I had several meetings about that. The fact of the matter was that we were sending much-needed surplus. I know from my experience—one would need to write to the present Fire Minister about this, as I am assisting him today—that there were many circumstances where even old equipment was streets ahead of what the Ukrainians had. They were extremely grateful, and the firefighters I met were tearful to have our old equipment, so I do not think we need to be so critical. We assisted them greatly and saved many lives. I spoke to people who spent weeks taking that equipment over. It was gratefully received. It was never rejected as being outdated, as far as I am aware.
I want to pay tribute to the firefighters at home who dealt with wildfires. As Fire Minister, I was able to visit scenes that required fire services—even one just outside my constituency, in the constituency of High Peak. In addition, fire and rescue services helped to ensure our public safety while the nation paid its respects to Her Majesty the late Queen Elizabeth II. Those efforts should be celebrated, but we still have further to go.
Along with Grenfell and the Manchester arena inquiries, the inspectorate’s state of fire and rescue reports fired the starting gun for reform. There is a clear and growing case for change. Fires and the reaction to them and other threats are growing and changing. Fire and rescue services, like all other sections of the public sector, need to respond to that. They are usually up for a challenge, and I have every confidence that they will perform well.

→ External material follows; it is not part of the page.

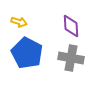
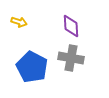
blue pentagon: moved 5 px right, 14 px down
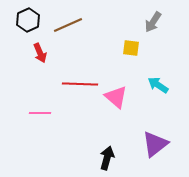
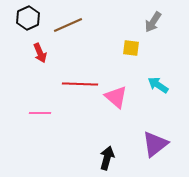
black hexagon: moved 2 px up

In May, the Government published a fire reform White Paper that consulted on our vision for reform, and we aim to publish the response to the consultation in due course. The public are rightly proud of our fire and rescue services, and right hon. and hon. Members have spoken eloquently of their experiences of hearing from professionals and constituents in this regard.
It is important that the services are encouraged to put the public first in everything they do. The Government have their part to play in ensuring that we support our fire and rescue services and that they are making the most of the tools and knowledge available to them. The White Paper has set out proposals that achieve that. Firefighters and fire staff do great work and deserve the gratitude and support of us all—I know that everyone present will agree on that.
Let me turn to some of the specific points made in the debate, starting with protection and prevention, to which the hon. Member for Washington and Sunderland West (Mrs Hodgson) referred. The Government recognised that additional capacity was required and have provided an additional £50 million. Since 2019-20, that money has been funded to assist increases in capacity and capability in protection teams, which has delivered an increase in the number of staff.
In Cleveland, the fire and rescue service faces inflationary pressure of £145 million, and there is no chance at all of finding further cuts. Either we put the public and industry at risk or the fire authority goes bust. Which would the Minister prefer?
There are many concerns in this regard. However, I have the utmost faith that local fire and rescue services will be able to work in a way that does not put the public at risk, so I do not accept the hon. Gentleman’s argument.
The Government have delivered an increase in the number of staff working in protection, and an increase in the skills and qualifications of those already there.